Snakemake pipeline for 3P-Seq Analysis

This repository contains a Snakemake pipeline for processing and analyzing sequencing data. The pipeline uses several tools, including ABS-Scan and 3PSeq Analysis, along with custom scripts for post-processing. It also takes care of sexual and asexual seperately.

Overview

This pipeline processes 3P-Seq data to analyze polyadenylation events in Schmidtea mediterranea. The workflow includes:

• Quality control with fastqc
• Read alignment using bowtie
• Peak detection for 3' polyadenylation sites
• Hexamer sequence analysis and secondary PAS signal detection

Installation and Running the Pipeline

Run the following command to install dependencies:

brew install fastqc bowtie bedtools samtools wget
pip3 install joblib scipy numpy

1. Environment Setup

Ensure you have Miniconda or Anaconda installed. Then, create and activate a conda environment for running Snakemake:

# Create the environment (if not already created)
conda create -n snakemake -c bioconda -c conda-forge snakemake

# Activate the environment
conda activate snakemake

(Note: If your environment is already named "snakemake", simply activate it with conda activate snakemake.)

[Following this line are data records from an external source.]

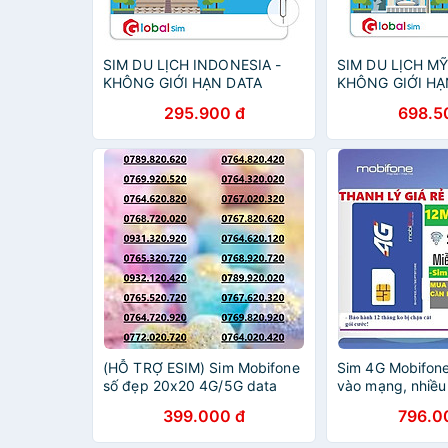
SIM DU LỊCH INDONESIA -
SIM DU LỊCH MỸ
KHÔNG GIỚI HẠN DATA
KHÔNG GIỚI HẠ
(HÀNG CHÍNH HÃNG)
(HÀNG CHÍNH H
295.900 đ
698.5
(HỖ TRỢ ESIM) Sim Mobifone
Sim 4G Mobifon
số đẹp 20x20 4G/5G data
vào mạng, nhiều 
180GB [SIM CHƯA KÍCH
gian sử dụng - 
399.000 đ
796.0
HOẠT, PHẢI ĐĂNG KÝ CHÍNH
hãng
CHỦ]- HÀNG CHÍNH HÃNG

2. Verifying the Installation

Confirm that Snakemake is installed by checking its version:

snakemake --version

A version number should be printed.

3. Configuring the Pipeline

Review the config.yaml file to ensure the sample data, genome paths, and output directories match your setup. Update any paths if needed.

4. Testing the Snakefile

Before running the full pipeline, perform a dry-run to detect any issues:

snakemake -n

This command will print the planned jobs without executing them. You can also check the workflow syntax with:

snakemake --lint

This command will generate graphical representation of the piepline

snakemake --dag | dot -Tsvg > dag.svg

5. Running the Pipeline

After verifying that the dry-run completes without errors, start the pipeline. Specify the number of cores (adjust based on your system’s capability):

snakemake --cores 4

If your workflow rules use individual conda environments, run:

snakemake --use-conda --cores 4

6. Monitoring and Output

• Logs and Output Directories:
  The pipeline writes output to directories specified in the config.yaml file (e.g., qc/, data/trimmed/, data/aligned/, results/). Check these directories to monitor the progress and results of your analysis.

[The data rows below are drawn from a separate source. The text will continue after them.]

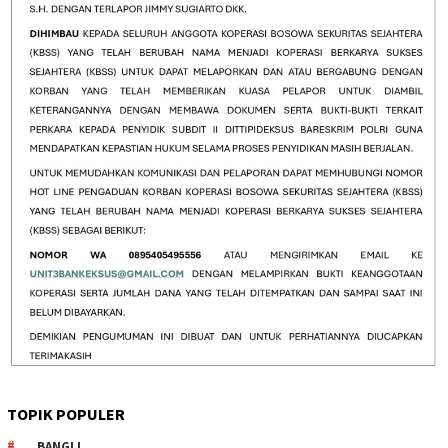
TOPIK POPULER
BANGLI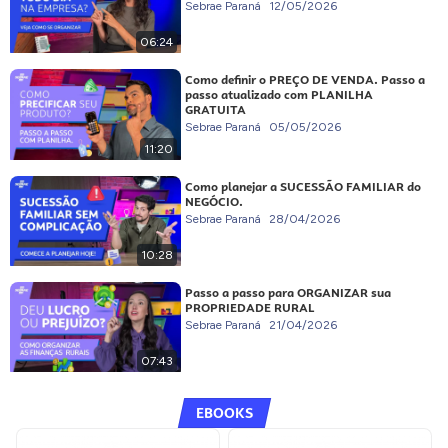
Sebrae Paraná
12/05/2026
06:24
Como definir o PREÇO DE VENDA. Passo a
passo atualizado com PLANILHA
GRATUITA
Sebrae Paraná
05/05/2026
11:20
Como planejar a SUCESSÃO FAMILIAR do
NEGÓCIO.
Sebrae Paraná
28/04/2026
10:28
Passo a passo para ORGANIZAR sua
PROPRIEDADE RURAL
Sebrae Paraná
21/04/2026
07:43
EBOOKS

• Interrupting and Resuming:
  You can interrupt the pipeline with Ctrl+C. Resume the analysis by rerunning the same snakemake command; it will pick up from where it left off.

Additional Notes

• Make sure all input files (FASTQ, genome FASTA, GFF) are in the correct locations as specified in config.yaml.
• Custom scripts (identify_last_exons.py, combine_results.py) and tools (ABS-Scan-master, 3PSeq_analysis-master) should have the proper permissions to execute.

making bowtie index

bash bowtie-build --wrapper basic-0 SmedSxl_genome_v4.0.nt.gz bowtie_index/genome

download fastq

Go to the 3P https://www.ncbi.nlm.nih.gov/sra/?term=SRP070102

Download Fastq files

1. SRR3168630 - Planaria Asexual Strain - single end Poly A transcriptomic - Illumina GAIIx

2. SRR3169012 - Planaria Sexual Strain - single end Poly A transcriptomic - Illumina GAIIx

3. SRR3168939 - Planaria Sexual Strain - single end Poly A transcriptomic - Illumina GAIIx

4. SRR3168624 - Planaria Sexual Strain - single end Poly A transcriptomic - Ion torrent PGM

fastqc look at the quality of the reads

brew install fastqc
sudo cp /opt/homebrew/bin/fastqc /usr/local/bin/
mkdir -p qc
fastqc -t 4 *fastq.gz -o qc/

By following these steps, you can install, test, and run the Snakemake-based workflow successfully.